*Data records*
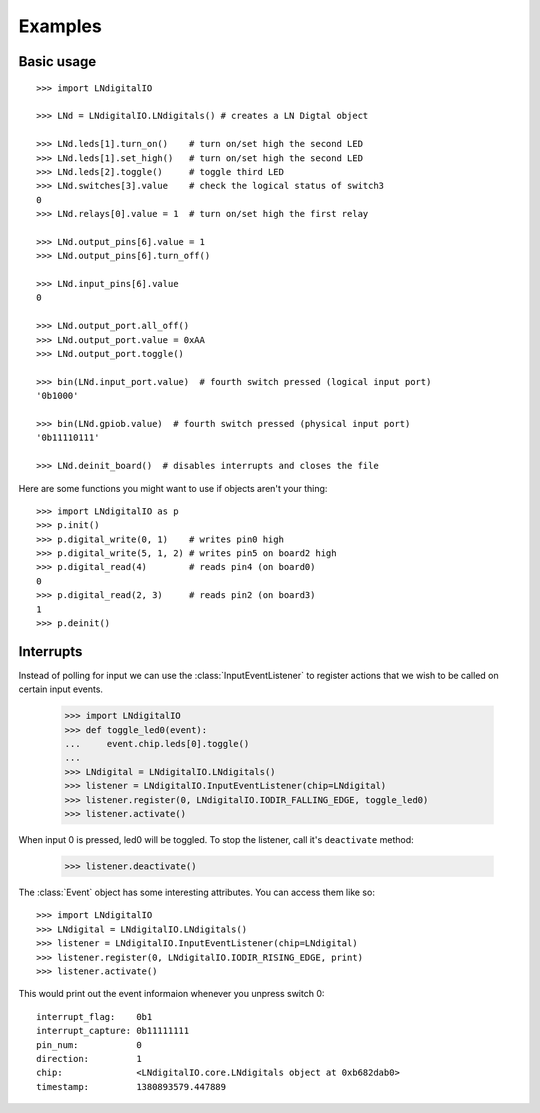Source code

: ########
Examples
########

Basic usage
===========

::

    >>> import LNdigitalIO

    >>> LNd = LNdigitalIO.LNdigitals() # creates a LN Digtal object

    >>> LNd.leds[1].turn_on()    # turn on/set high the second LED
    >>> LNd.leds[1].set_high()   # turn on/set high the second LED
    >>> LNd.leds[2].toggle()     # toggle third LED
    >>> LNd.switches[3].value    # check the logical status of switch3
    0
    >>> LNd.relays[0].value = 1  # turn on/set high the first relay

    >>> LNd.output_pins[6].value = 1
    >>> LNd.output_pins[6].turn_off()

    >>> LNd.input_pins[6].value
    0

    >>> LNd.output_port.all_off()
    >>> LNd.output_port.value = 0xAA
    >>> LNd.output_port.toggle()

    >>> bin(LNd.input_port.value)  # fourth switch pressed (logical input port)
    '0b1000'

    >>> bin(LNd.gpiob.value)  # fourth switch pressed (physical input port)
    '0b11110111'

    >>> LNd.deinit_board()  # disables interrupts and closes the file

.. note: Inputs are active low on GPIO Port B. This is hidden in software
   unless you inspect the GPIOB register.

Here are some functions you might want to use if objects aren't your thing::

    >>> import LNdigitalIO as p
    >>> p.init()
    >>> p.digital_write(0, 1)    # writes pin0 high
    >>> p.digital_write(5, 1, 2) # writes pin5 on board2 high
    >>> p.digital_read(4)        # reads pin4 (on board0)
    0
    >>> p.digital_read(2, 3)     # reads pin2 (on board3)
    1
    >>> p.deinit()

.. note: These are just wrappers around the LNdigital object.

Interrupts
==========

Instead of polling for input we can use the :class:`InputEventListener` to
register actions that we wish to be called on certain input events.

    >>> import LNdigitalIO
    >>> def toggle_led0(event):
    ...     event.chip.leds[0].toggle()
    ...
    >>> LNdigital = LNdigitalIO.LNdigitals()
    >>> listener = LNdigitalIO.InputEventListener(chip=LNdigital)
    >>> listener.register(0, LNdigitalIO.IODIR_FALLING_EDGE, toggle_led0)
    >>> listener.activate()

When input 0 is pressed, led0 will be toggled. To stop the listener, call it's
``deactivate`` method:

    >>> listener.deactivate()

The :class:`Event` object has some interesting attributes. You can access them
like so::

    >>> import LNdigitalIO
    >>> LNdigital = LNdigitalIO.LNdigitals()
    >>> listener = LNdigitalIO.InputEventListener(chip=LNdigital)
    >>> listener.register(0, LNdigitalIO.IODIR_RISING_EDGE, print)
    >>> listener.activate()

This would print out the event informaion whenever you unpress switch 0::

    interrupt_flag:    0b1
    interrupt_capture: 0b11111111
    pin_num:           0
    direction:         1
    chip:              <LNdigitalIO.core.LNdigitals object at 0xb682dab0>
    timestamp:         1380893579.447889

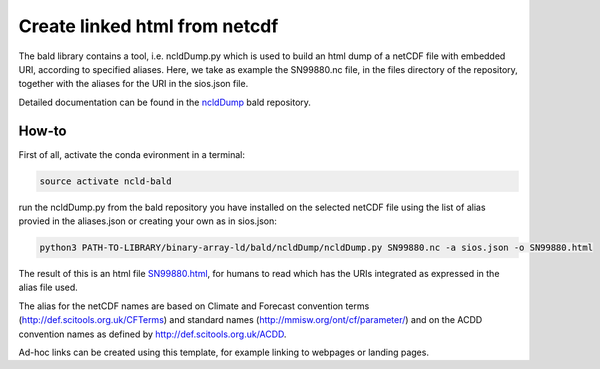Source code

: Create linked html from netcdf
""""""""""""""""""""""""""""""

The bald library contains a tool, i.e. ncldDump.py which is used to build an html dump of a netCDF file with embedded URI, according to specified aliases.
Here, we take as example the SN99880.nc file, in the files directory of the repository, together with the aliases for the URI in the sios.json file. 

Detailed documentation can be found in the `ncldDump <https://github.com/binary-array-ld/bald/tree/master/ncldDump>`_ bald repository. 


How-to
------
First of all, activate the conda evironment in a terminal:

.. code-block:: bash

 source activate ncld-bald

run the ncldDump.py from the bald repository you have installed on the selected netCDF file using the list of alias provied in the aliases.json or creating 
your own as in sios.json: 

.. code-block:: bash

 python3 PATH-TO-LIBRARY/binary-array-ld/bald/ncldDump/ncldDump.py SN99880.nc -a sios.json -o SN99880.html

The result of this is an html file `SN99880.html <https://htmlpreview.github.io/?https://github.com/ferrighi/netcdf-ld-prototype/blob/master/files/SN99880.html>`_, for humans 
to read which has the URIs integrated as expressed in the alias file used. 

The alias for the netCDF names are based on Climate and Forecast convention terms (http://def.scitools.org.uk/CFTerms) and standard names (http://mmisw.org/ont/cf/parameter/) and on the ACDD convention names as defined by http://def.scitools.org.uk/ACDD. 

Ad-hoc links can be created using this template, for example linking to webpages or landing pages.
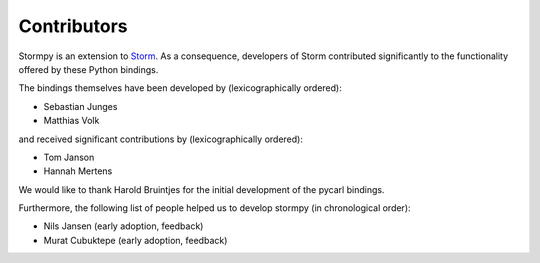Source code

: **************
Contributors
**************

Stormpy is an extension to `Storm <https://www.stormchecker.org/>`_.
As a consequence, developers of Storm contributed significantly to the functionality offered by these Python bindings.

The bindings themselves have been developed by (lexicographically ordered):

* Sebastian Junges
* Matthias Volk

and received significant contributions by (lexicographically ordered):

* Tom Janson
* Hannah Mertens

We would like to thank Harold Bruintjes for the initial development of the pycarl bindings.

Furthermore, the following list of people helped us to develop stormpy (in chronological order):

* Nils Jansen (early adoption, feedback)
* Murat Cubuktepe (early adoption, feedback)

*Problem*
When a line in the material above includes "Here", report that line by copying it.

*Output*
Here are some functions you might want to use if objects aren't your thing::
Here, we take as example the SN99880.nc file, in the files directory of the repository, together with the aliases for the URI in the sios.json file. 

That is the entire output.